__Brano da leggere__:
--

L’alloggio sociale diventa una risposta indifferibile, in quanto il divario fra domanda e offerta è così alto da non poter essere risolto dal mercato. Questa è una funzione che deve assolvere l’Ente Pubblico. Possono e debbono essere attivate forme di “convergenza”, contributi, strumenti, collaborazione fra pubblico e privato, ma quando l’affitto supera la pensione percepita, la responsabilità di una soluzione spetta all’Ente pubblico e questo vale anche per quel 50% di famiglie in affitto (oltre un milione) che stanno sotto la soglia di povertà.
A queste famiglie il “pubblico” deve dare una soluzione pronta ed immediata, mentre oggi risponde solo con il 7,8% alle domande di alloggio presentate. L’Italia si colloca agli ultimi posti in Europa per quantità di alloggi sociali: circa un milione, che rappresenta il 20% del totale di alloggi in locazione; percentuale che si abbassa vertiginosamente se confrontata con lo stock complessivo di abitazioni.
L’invecchiamento della popolazione, in progressivo aumento, superiore a tutti i Paesi europei è una altro fattore che concorre a determinare l’esigenza di una politica sociale per la casa, oggi completamente assente
Nel patrimonio di edilizia residenziale pubblica in Italia, vi sono elementi di distorsione che diminuiscono l’efficacia della sua funzione, e sono ancor più pesanti data la scarsa offerta, indebolita da una vendita poco remunerativa e dalla presenza di alloggi occupati abusivamente (2% al nord e centro, 15% al sud), a cui si aggiunge un sottoutilizzo del patrimonio dovuto ad inagibilità e a scarsa mobilità degli inquilini.
Questi elementi, anziché essere corretti e “governati”, diventano un pretesto per negare la necessità dell’edilizia sociale.
Si evince come i valori catastali ai quali è venduta l’edilizia pubblica siano distanti dai valori di mercato, quindi l’acquisto di un nuovo alloggio pubblico equivale alla vendita dai tre ai cinque alloggi ERP costruiti con i soldi dei lavoratori dipendenti ricavati dalle trattenute ex Gescal. A questo si aggiungono vendite eseguite per l’importo di 1000 € conseguenti a provvedimenti regionali
Non sempre ciò che viene costruito corrisponde a ciò che effettivamente serve.

--

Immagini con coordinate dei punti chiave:
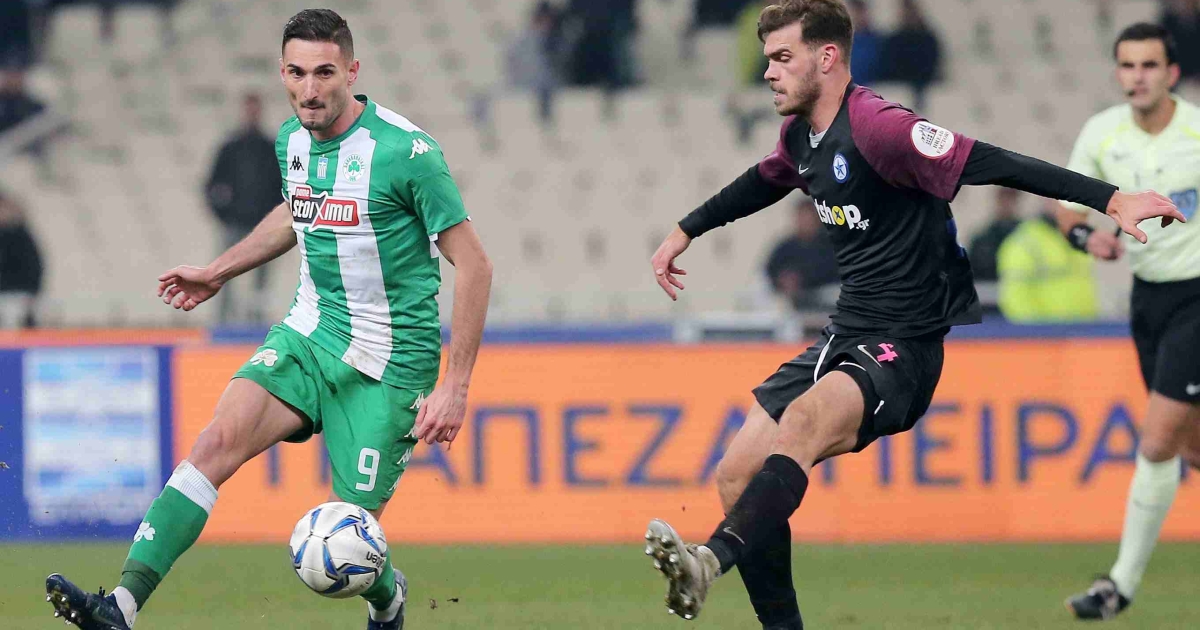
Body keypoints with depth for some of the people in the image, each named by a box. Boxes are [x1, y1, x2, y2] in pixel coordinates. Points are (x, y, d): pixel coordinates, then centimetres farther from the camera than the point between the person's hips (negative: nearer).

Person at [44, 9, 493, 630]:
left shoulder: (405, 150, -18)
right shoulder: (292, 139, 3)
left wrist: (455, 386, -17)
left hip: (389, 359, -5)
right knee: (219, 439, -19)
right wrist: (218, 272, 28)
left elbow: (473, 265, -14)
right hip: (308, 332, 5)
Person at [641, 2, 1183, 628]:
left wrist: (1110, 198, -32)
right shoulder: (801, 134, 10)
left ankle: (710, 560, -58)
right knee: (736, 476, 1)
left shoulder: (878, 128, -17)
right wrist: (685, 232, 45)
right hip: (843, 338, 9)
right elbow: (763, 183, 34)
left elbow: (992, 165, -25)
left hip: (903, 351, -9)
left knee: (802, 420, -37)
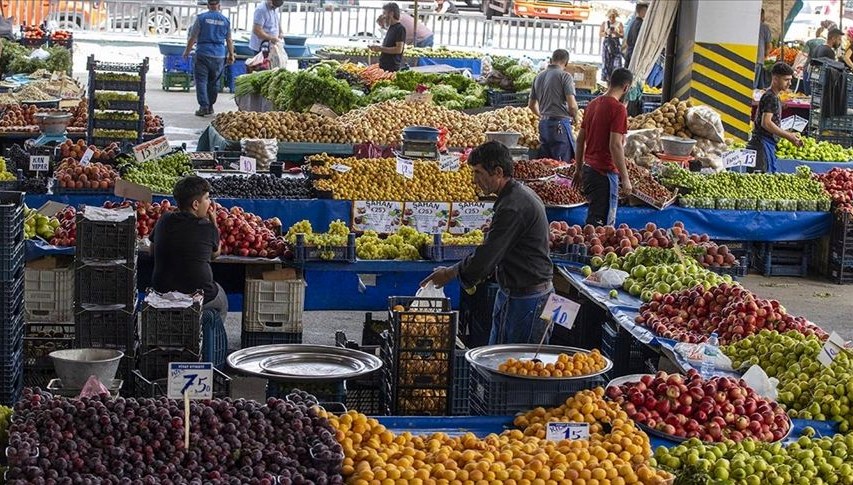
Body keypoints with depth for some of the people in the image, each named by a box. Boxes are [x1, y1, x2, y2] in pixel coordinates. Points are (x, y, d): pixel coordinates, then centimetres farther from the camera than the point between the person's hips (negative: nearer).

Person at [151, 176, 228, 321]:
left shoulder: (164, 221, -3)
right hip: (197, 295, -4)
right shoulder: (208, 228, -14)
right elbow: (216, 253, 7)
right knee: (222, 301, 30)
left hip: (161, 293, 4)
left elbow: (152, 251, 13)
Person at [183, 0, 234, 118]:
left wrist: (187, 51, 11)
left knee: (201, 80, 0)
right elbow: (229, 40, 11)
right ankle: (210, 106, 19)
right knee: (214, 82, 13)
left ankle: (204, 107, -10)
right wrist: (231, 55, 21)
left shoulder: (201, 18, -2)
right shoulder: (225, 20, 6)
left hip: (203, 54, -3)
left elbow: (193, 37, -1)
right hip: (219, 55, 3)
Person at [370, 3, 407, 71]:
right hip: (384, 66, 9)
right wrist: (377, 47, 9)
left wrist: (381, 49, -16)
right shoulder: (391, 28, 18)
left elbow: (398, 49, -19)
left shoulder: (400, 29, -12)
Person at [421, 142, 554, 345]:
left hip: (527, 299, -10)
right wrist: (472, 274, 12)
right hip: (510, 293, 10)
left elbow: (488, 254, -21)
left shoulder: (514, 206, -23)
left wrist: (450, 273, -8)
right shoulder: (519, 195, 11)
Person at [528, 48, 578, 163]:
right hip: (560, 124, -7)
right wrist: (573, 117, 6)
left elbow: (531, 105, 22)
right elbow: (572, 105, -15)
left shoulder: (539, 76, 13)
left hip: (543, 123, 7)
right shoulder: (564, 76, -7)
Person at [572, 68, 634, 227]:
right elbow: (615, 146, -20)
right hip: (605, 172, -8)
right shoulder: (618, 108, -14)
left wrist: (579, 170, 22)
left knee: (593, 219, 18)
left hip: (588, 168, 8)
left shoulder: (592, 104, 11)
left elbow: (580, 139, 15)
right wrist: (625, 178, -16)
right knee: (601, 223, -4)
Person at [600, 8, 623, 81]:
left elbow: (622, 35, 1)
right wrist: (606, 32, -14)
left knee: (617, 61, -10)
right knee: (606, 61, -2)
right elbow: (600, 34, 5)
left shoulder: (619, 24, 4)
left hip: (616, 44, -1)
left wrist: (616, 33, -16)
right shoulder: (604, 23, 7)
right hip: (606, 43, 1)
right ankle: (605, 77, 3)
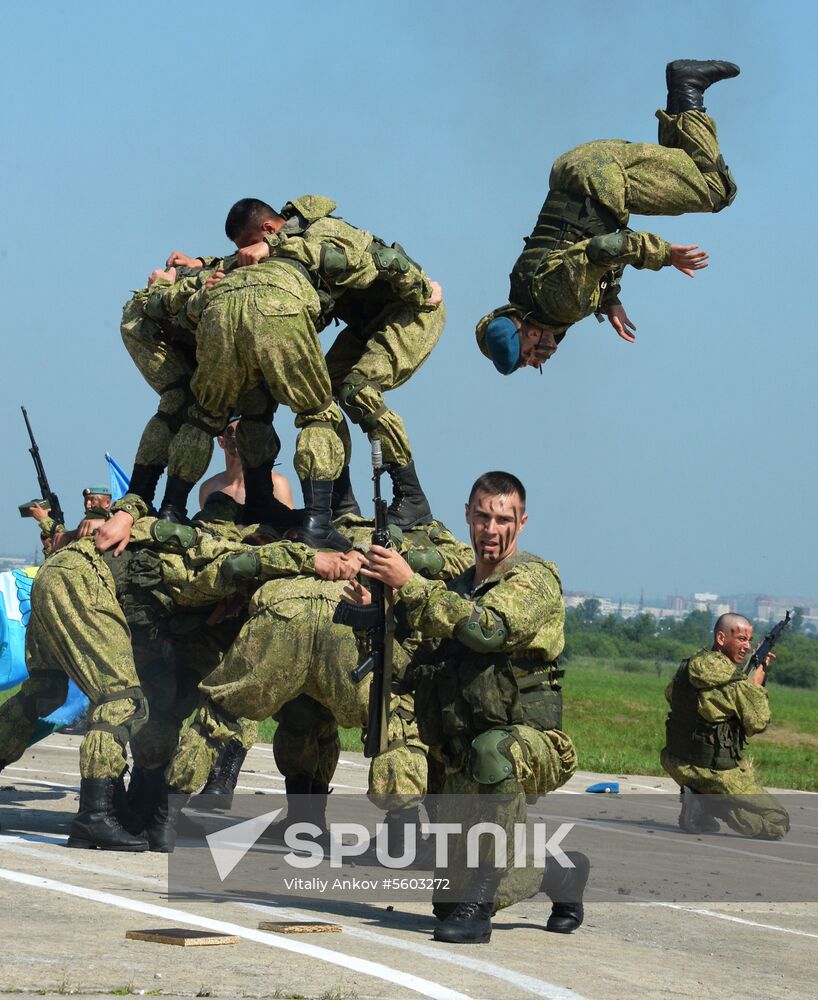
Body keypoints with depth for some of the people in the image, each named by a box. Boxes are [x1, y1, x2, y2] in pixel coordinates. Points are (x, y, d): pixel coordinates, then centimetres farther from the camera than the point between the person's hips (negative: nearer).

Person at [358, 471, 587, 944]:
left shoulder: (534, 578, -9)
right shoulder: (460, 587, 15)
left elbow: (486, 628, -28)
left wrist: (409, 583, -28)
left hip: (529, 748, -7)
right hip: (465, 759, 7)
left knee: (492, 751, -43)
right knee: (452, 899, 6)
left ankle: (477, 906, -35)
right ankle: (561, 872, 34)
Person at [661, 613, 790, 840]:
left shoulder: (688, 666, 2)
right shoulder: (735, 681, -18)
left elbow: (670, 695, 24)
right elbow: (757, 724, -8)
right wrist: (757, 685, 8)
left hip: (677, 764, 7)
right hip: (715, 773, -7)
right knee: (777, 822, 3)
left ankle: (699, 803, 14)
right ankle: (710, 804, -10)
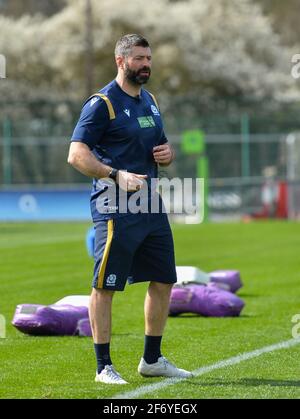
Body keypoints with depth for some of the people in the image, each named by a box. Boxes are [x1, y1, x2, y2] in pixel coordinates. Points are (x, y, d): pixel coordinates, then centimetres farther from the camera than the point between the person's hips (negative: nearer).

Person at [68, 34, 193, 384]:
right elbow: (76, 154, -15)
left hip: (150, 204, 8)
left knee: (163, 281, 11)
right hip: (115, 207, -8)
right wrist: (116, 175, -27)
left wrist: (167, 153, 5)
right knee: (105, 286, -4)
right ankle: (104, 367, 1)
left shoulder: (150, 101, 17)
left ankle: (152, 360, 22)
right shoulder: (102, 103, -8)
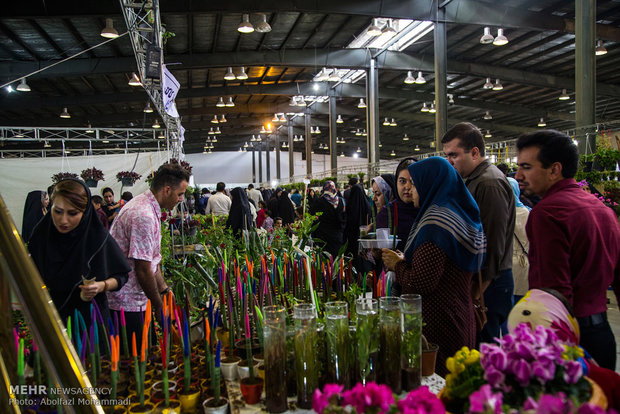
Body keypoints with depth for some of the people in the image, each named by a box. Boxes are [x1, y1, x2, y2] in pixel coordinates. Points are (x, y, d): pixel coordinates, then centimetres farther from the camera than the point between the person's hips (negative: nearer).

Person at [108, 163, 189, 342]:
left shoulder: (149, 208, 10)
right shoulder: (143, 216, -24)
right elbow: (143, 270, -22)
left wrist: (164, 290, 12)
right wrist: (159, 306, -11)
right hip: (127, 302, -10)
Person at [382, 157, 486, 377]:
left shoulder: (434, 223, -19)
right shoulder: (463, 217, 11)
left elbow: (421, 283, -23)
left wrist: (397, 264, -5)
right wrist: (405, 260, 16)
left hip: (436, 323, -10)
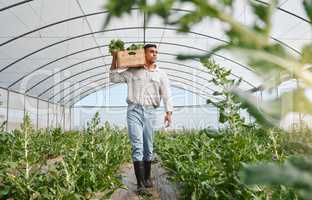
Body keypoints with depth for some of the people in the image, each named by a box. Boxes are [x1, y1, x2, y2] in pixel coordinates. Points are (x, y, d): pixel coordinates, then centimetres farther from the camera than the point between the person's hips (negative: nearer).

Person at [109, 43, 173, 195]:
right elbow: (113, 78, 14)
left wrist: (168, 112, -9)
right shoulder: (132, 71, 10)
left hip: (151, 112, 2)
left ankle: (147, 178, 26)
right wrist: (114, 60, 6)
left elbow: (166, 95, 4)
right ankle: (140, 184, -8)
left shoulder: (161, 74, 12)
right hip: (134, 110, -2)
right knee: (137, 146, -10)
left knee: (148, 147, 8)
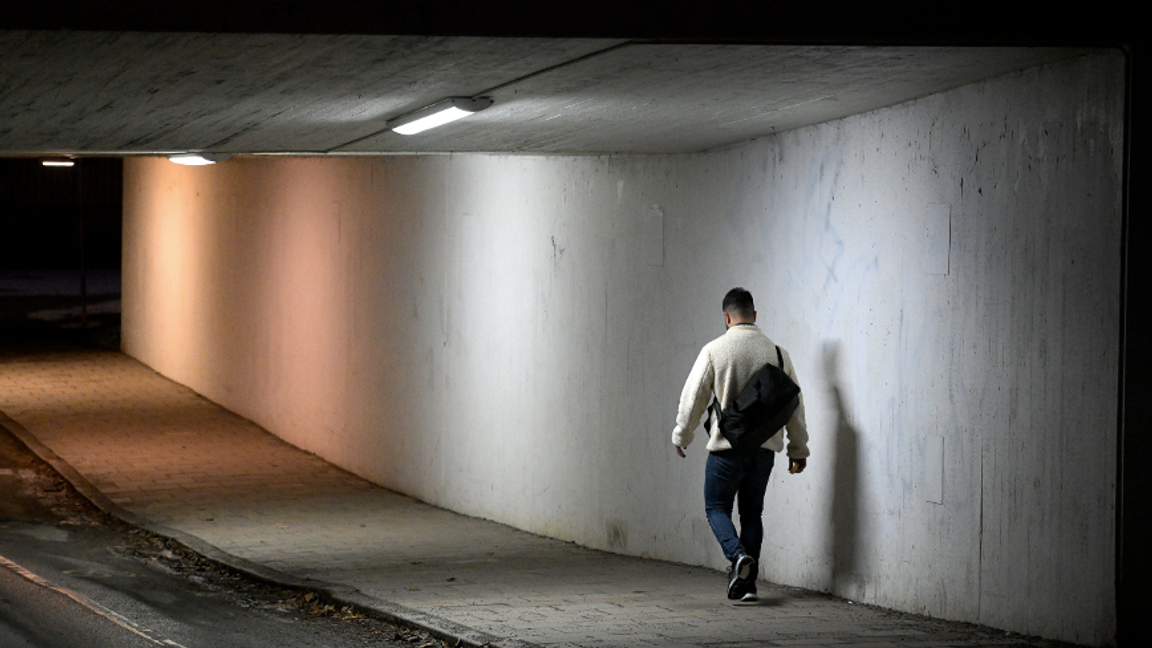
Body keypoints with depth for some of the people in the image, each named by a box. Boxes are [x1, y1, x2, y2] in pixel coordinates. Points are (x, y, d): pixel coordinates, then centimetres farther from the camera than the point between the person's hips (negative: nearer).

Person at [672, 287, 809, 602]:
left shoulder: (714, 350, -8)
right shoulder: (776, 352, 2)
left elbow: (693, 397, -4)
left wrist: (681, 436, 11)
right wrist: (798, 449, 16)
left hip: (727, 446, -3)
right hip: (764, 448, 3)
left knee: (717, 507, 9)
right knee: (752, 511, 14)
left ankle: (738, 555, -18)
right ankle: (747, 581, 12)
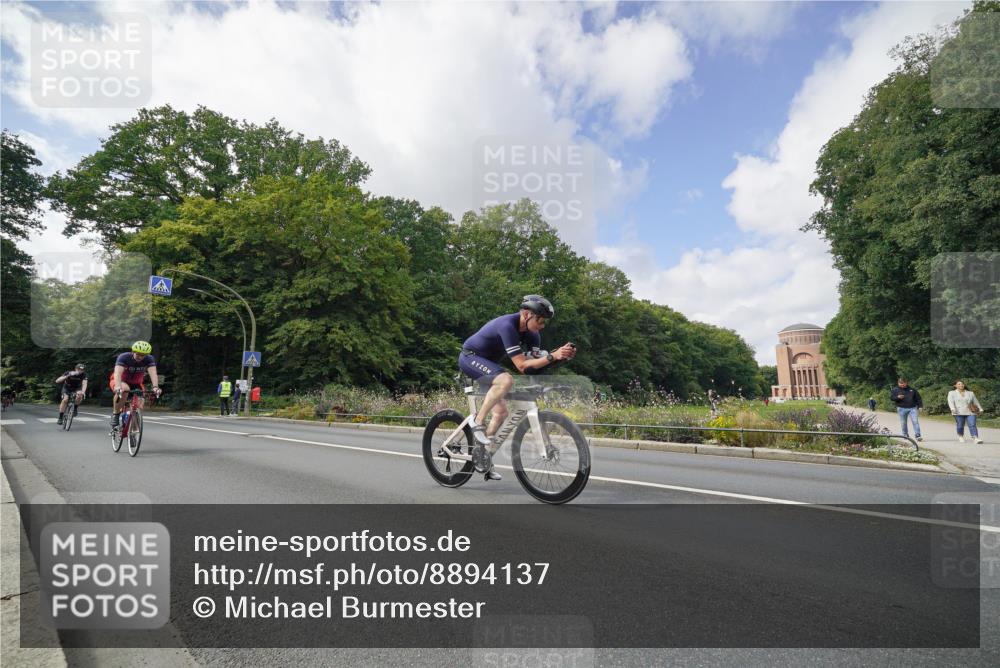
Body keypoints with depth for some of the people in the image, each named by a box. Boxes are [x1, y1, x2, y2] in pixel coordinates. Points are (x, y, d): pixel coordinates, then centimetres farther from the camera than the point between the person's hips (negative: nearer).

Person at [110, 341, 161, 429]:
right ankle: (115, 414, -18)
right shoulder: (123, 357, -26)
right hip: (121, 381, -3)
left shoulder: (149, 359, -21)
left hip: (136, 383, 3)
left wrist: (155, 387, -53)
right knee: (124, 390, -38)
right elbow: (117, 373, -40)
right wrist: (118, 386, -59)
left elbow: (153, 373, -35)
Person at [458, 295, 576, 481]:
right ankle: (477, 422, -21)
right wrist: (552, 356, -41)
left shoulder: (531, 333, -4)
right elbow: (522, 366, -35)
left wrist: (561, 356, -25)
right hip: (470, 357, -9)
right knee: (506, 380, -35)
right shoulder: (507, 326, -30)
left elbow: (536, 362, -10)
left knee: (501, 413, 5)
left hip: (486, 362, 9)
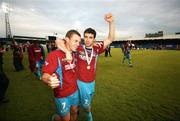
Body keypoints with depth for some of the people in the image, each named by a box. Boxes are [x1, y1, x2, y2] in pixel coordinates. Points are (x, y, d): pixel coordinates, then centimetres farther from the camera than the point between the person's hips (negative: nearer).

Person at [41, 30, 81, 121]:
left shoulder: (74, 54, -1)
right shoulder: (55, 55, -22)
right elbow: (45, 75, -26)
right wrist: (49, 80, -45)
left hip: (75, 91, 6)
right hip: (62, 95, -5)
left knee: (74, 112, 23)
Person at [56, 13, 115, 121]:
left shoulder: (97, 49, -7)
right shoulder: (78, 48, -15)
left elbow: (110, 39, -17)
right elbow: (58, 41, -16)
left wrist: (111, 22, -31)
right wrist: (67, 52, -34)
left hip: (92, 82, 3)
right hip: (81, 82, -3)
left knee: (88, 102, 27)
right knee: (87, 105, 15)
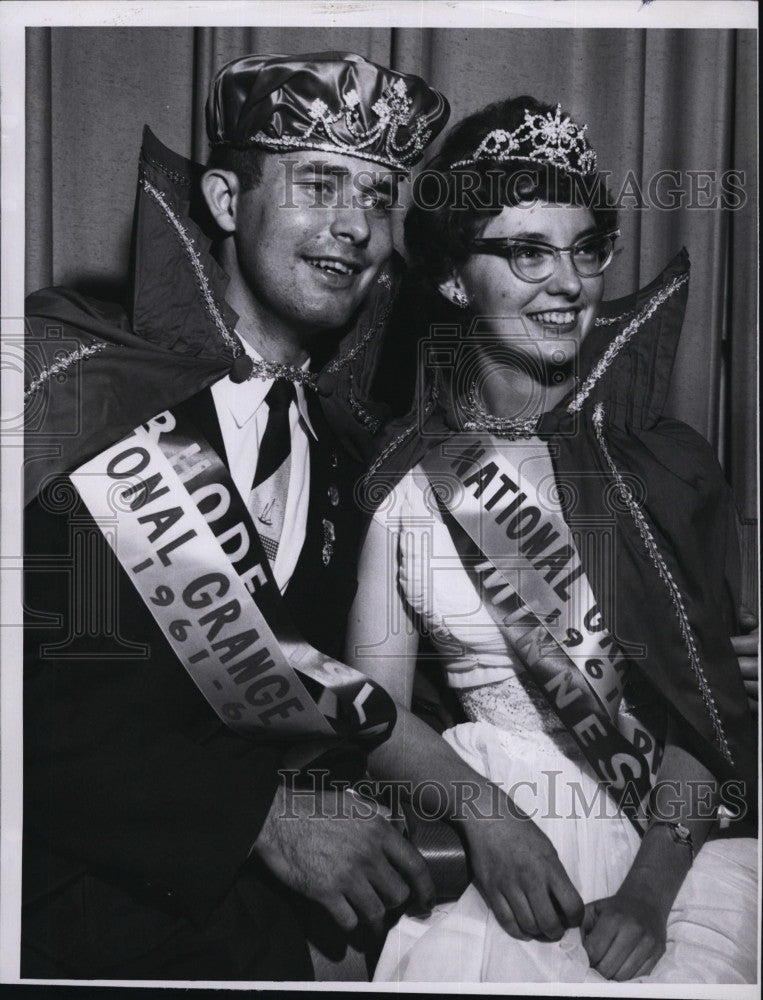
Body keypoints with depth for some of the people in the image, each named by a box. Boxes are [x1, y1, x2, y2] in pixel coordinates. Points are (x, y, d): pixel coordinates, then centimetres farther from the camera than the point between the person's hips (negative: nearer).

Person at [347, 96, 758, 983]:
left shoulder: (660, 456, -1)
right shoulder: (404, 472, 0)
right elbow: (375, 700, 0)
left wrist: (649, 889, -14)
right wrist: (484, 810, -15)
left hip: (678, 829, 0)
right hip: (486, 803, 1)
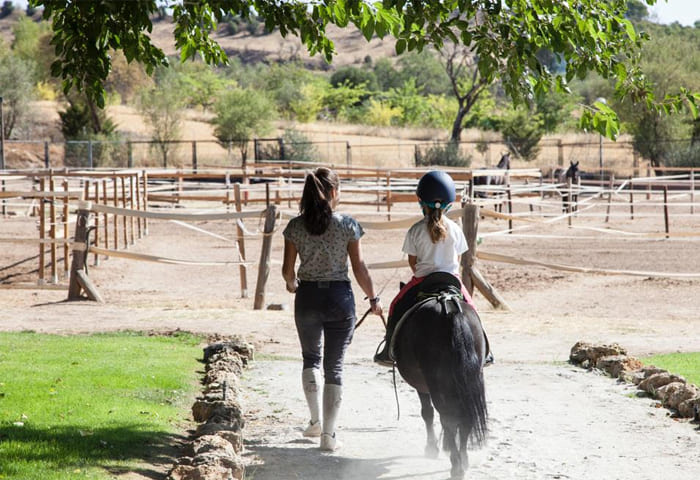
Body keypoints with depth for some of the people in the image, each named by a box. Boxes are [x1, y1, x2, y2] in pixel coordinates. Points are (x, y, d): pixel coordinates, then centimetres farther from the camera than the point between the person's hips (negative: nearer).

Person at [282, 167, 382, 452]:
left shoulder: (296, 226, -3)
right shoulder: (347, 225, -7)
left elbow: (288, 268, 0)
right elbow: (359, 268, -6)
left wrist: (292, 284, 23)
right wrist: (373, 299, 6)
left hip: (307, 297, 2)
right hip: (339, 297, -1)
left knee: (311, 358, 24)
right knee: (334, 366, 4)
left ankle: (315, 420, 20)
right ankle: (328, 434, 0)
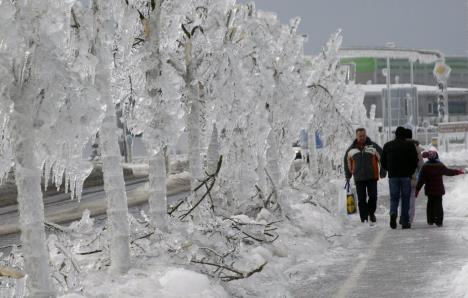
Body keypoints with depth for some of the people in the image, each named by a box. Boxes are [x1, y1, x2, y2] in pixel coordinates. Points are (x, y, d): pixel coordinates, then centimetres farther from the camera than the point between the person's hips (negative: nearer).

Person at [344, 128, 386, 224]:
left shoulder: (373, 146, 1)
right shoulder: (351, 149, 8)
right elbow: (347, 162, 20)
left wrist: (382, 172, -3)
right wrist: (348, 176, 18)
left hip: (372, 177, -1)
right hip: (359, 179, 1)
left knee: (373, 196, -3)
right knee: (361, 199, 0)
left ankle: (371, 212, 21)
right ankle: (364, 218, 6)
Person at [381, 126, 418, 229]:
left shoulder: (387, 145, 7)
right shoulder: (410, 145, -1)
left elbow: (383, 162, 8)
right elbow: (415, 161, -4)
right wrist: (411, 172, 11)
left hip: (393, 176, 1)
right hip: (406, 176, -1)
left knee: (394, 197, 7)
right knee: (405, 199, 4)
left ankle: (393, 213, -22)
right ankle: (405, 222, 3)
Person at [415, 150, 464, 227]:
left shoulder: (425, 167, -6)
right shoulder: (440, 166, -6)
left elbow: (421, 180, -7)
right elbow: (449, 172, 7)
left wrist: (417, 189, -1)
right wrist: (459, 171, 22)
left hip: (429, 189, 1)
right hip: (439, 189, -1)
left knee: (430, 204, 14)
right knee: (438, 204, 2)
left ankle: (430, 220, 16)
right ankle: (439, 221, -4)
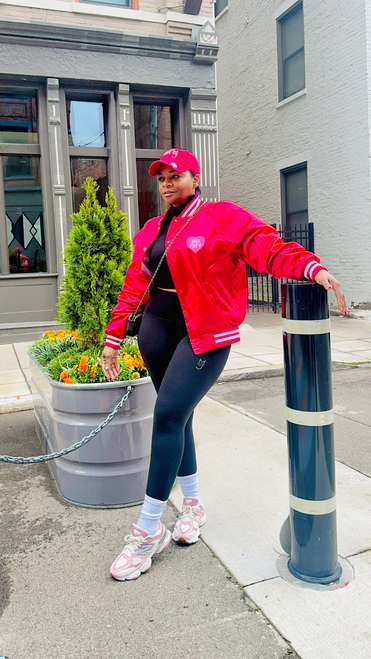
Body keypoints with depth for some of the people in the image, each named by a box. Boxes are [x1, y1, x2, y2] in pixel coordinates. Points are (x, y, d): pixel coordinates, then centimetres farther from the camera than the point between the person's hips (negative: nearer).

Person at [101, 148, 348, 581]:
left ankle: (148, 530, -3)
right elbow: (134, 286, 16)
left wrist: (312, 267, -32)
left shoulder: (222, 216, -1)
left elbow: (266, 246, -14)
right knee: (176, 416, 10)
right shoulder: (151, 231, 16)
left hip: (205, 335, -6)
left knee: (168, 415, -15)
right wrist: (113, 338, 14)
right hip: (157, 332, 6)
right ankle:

--

__Il tuo obiettivo__: Per favore, prosegui il brano sull'edilizia residenziale pubblica riportato sopra, cominciando subito dopo la sua ultima frase.

__Risposta__:
Questo divario è oggi profondo perché la ragione del costruire non sta nel dare risposte alla domanda di abitazioni, bensì nell'interesse ad investire nel solito "bene rifugio" il mattone (o il calcestruzzo) che ha un tasso di redditività più alto e/o più sicuro di altre forme di investimento.
La casa e il mercato immobiliare
L’aumento del valore del patrimonio immobiliare supera la crescita del reddito.
E’ una tendenza provocata dal crollo delle borse che, ad eccezione del Giappone, ha subito un processo di accelerazione in tutto il mondo
Il trionfo della rendita cui stiamo assistendo è parte di quel meccanismo ormai da tempo in atto che vede ridursi progressivamente la quota di reddito destinata al lavoro produttivo mentre aumenta la quota del reddito destinata alla remunerazione del capitale.
In Italia, dove il reddito nazionale cresce di meno, il fenomeno è più evidente; i profitti non sono investiti per aumentare la capacità produttiva, l’aggiornamento tecnologico, la ricerca, bensì nell’acquisto di beni immobiliari.
La speculazione edilizia è diventata il mezzo di arricchimento più remunerativo, se si escludono le attività illecite di cui peraltro il settore immobiliare è il privilegiato riciclatore dei profitti. L’intensa attività di acquisizione di immobili soprattutto nei centri urbani è anche opera di stranieri, asiatici e cinesi in particolare, interessati ad impegnativi complessi immobiliari per i quali offrono vantaggiose condizioni di acquisto.
E' un tema sul quale non solo la Magistratura dovrebbe riflettere ma anche la Politica, per trovare strumenti efficaci di controllo su movimenti e transazioni finanziarie che passano attraverso la compravendita di immobili.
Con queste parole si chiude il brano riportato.